_Job_:
An exact restatement of the entire listing is needed, excluding all images.

*** Extracted entries Section Begins ***

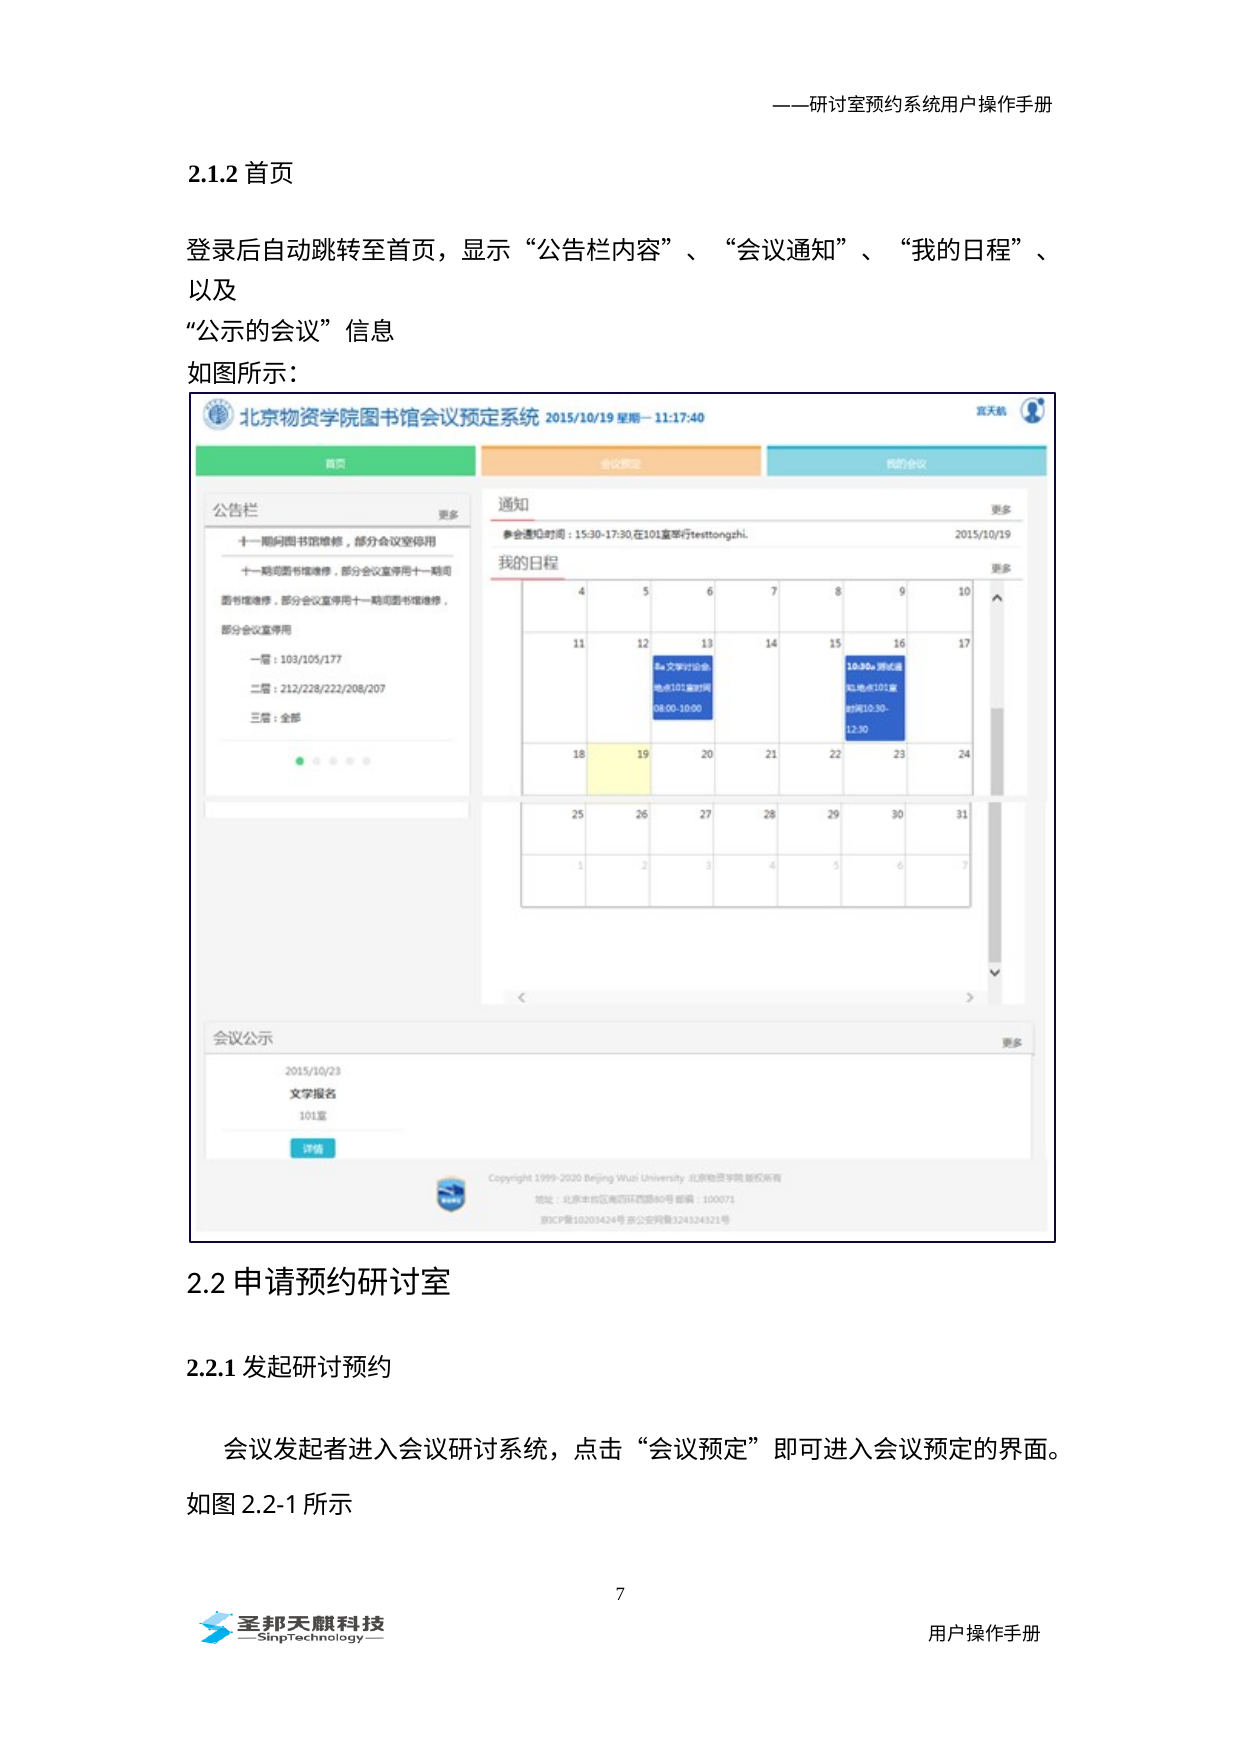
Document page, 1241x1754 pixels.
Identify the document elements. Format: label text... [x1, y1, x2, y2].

text 登录后自动跳转至首页，显示“公告栏内容”、“会议通知”、“我的日程”、以及 [186, 231, 1069, 307]
picture [199, 1611, 384, 1644]
picture [191, 394, 1054, 1241]
subtitle 2.2.1 发起研讨预约 [186, 1348, 1069, 1384]
text 会议发起者进入会议研讨系统，点击“会议预定”即可进入会议预定的界面。如图2.2-1所示 [186, 1430, 1069, 1521]
subtitle 2.1.2 首页 [188, 154, 1069, 190]
text “公示的会议”信息 [186, 311, 1069, 348]
text 2.2 申请预约研讨室 [186, 1257, 1069, 1303]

*** Extracted entries Section Ends ***

_Task solution_:
Document page, 1241x1754 pixels.
Identify the document elements. Format: label text... [x1, y1, x2, y2].

text 登录后自动跳转至首页，显示“公告栏内容”、“会议通知”、“我的日程”、以及 [186, 231, 1069, 307]
picture [199, 1611, 384, 1644]
picture [191, 394, 1054, 1241]
subtitle 2.2.1 发起研讨预约 [186, 1348, 1069, 1384]
text 会议发起者进入会议研讨系统，点击“会议预定”即可进入会议预定的界面。如图2.2-1所示 [186, 1430, 1069, 1521]
subtitle 2.1.2 首页 [188, 154, 1069, 190]
text “公示的会议”信息 [186, 311, 1069, 348]
text 2.2 申请预约研讨室 [186, 1257, 1069, 1303]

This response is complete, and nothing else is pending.